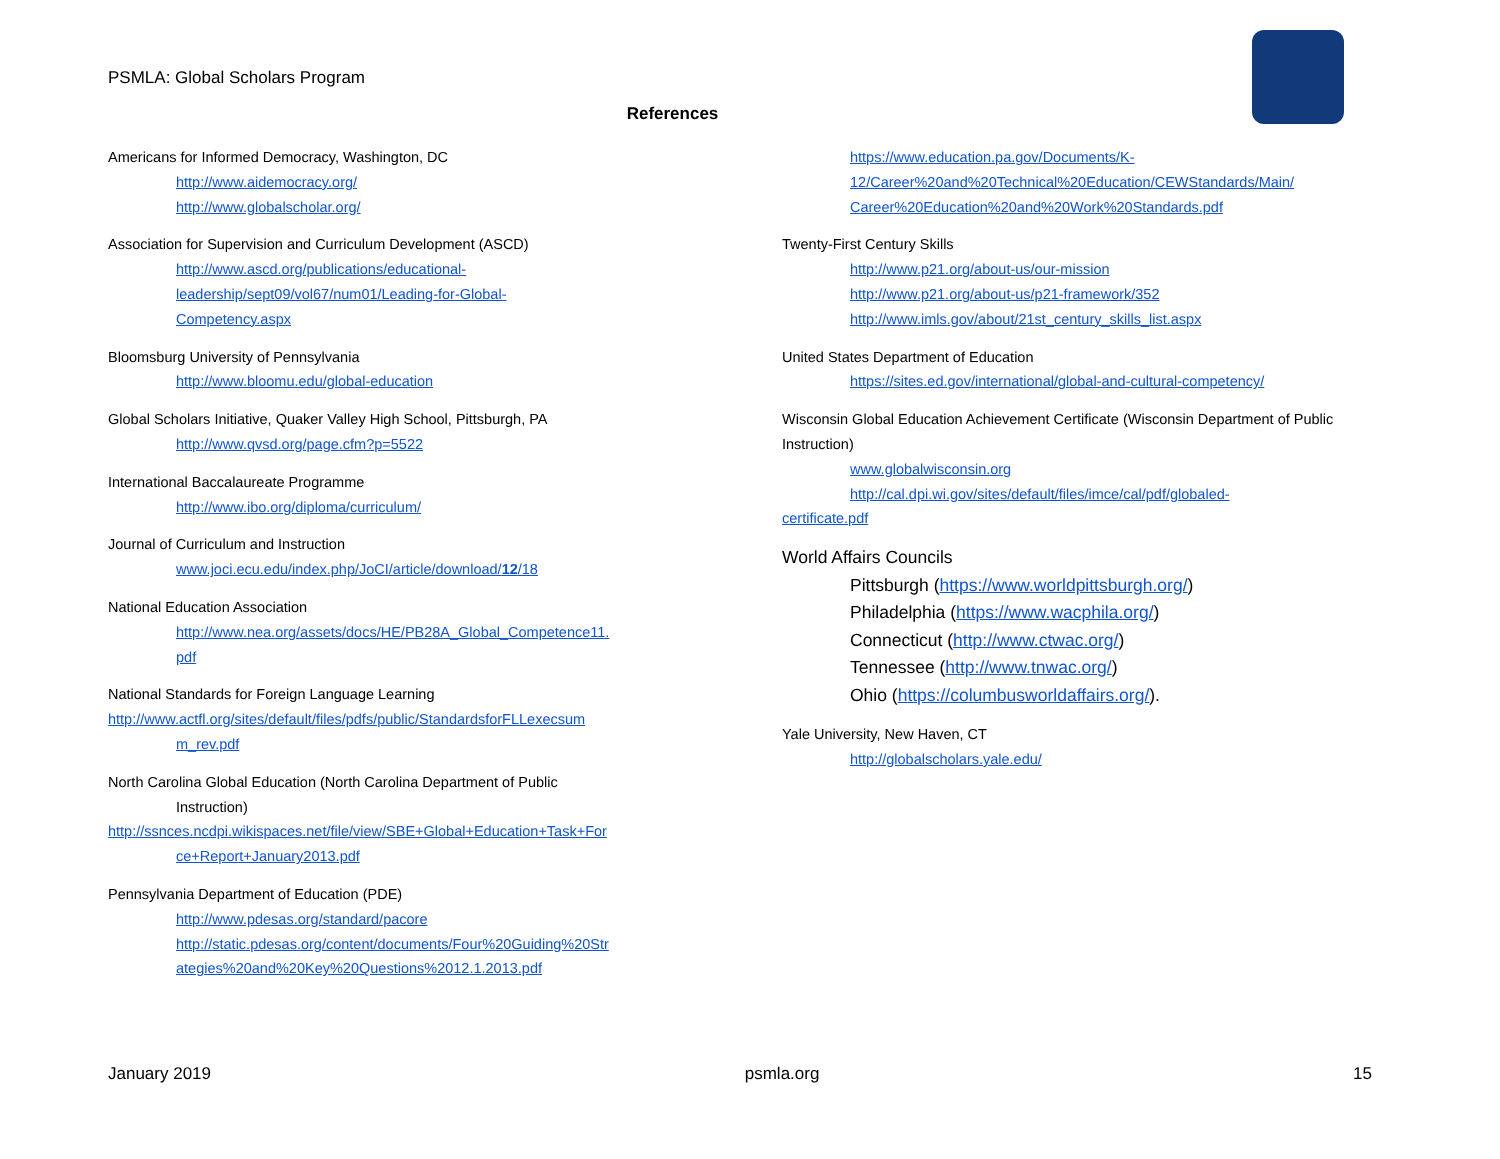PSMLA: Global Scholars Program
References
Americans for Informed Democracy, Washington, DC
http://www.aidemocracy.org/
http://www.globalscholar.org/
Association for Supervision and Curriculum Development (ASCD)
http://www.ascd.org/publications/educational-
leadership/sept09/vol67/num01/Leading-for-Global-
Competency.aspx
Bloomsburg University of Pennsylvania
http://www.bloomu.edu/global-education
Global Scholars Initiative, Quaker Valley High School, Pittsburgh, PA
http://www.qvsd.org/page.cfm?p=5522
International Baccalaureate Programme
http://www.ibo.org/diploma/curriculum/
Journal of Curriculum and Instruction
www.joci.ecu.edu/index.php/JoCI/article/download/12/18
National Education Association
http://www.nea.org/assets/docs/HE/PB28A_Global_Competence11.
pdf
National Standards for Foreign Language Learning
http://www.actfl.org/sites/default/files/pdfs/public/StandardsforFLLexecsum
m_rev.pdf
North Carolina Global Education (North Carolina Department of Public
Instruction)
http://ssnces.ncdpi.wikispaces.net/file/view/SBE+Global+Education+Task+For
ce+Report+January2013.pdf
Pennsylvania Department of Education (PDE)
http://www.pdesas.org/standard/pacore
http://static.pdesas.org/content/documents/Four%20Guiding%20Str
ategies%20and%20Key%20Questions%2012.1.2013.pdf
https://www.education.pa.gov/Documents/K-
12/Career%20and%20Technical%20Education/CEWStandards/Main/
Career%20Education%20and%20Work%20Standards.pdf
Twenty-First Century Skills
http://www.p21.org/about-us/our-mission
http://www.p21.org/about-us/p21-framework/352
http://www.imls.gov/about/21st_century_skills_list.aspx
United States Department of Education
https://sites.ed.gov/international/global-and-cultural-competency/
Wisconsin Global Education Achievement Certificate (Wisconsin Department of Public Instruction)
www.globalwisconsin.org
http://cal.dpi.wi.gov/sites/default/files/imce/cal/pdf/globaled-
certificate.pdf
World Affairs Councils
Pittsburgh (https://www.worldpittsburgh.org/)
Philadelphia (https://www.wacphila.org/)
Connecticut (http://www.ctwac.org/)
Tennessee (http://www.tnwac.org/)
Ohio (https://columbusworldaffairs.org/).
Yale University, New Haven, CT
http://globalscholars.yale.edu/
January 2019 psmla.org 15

---

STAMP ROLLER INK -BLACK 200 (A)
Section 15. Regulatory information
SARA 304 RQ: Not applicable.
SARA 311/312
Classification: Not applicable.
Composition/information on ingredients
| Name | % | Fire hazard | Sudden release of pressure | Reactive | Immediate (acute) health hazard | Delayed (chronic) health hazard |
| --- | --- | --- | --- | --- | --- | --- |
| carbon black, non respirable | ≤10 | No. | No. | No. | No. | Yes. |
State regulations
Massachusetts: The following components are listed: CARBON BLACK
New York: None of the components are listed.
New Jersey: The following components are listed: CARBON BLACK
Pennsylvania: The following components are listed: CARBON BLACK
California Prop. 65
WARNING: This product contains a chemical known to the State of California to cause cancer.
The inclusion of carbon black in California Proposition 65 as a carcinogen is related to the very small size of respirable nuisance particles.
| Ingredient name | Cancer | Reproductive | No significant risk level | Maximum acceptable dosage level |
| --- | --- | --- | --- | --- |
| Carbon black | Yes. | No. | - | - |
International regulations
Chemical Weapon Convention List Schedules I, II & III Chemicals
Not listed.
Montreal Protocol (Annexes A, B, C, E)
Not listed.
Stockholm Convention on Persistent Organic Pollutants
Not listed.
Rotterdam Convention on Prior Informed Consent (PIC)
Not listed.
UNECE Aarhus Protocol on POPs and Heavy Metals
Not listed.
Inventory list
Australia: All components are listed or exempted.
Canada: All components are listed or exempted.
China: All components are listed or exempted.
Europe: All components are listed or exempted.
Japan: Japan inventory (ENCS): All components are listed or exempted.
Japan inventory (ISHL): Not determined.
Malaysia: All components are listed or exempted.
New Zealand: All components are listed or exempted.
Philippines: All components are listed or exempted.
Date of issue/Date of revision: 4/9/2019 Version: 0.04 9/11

### Task to carry out
Identify and extract each line of the listing that contains "California".

### The completed task
California Prop. 65
WARNING: This product contains a chemical known to the State of California to cause cancer.
The inclusion of carbon black in California Proposition 65 as a carcinogen is related to the very small size of respirable nuisance particles.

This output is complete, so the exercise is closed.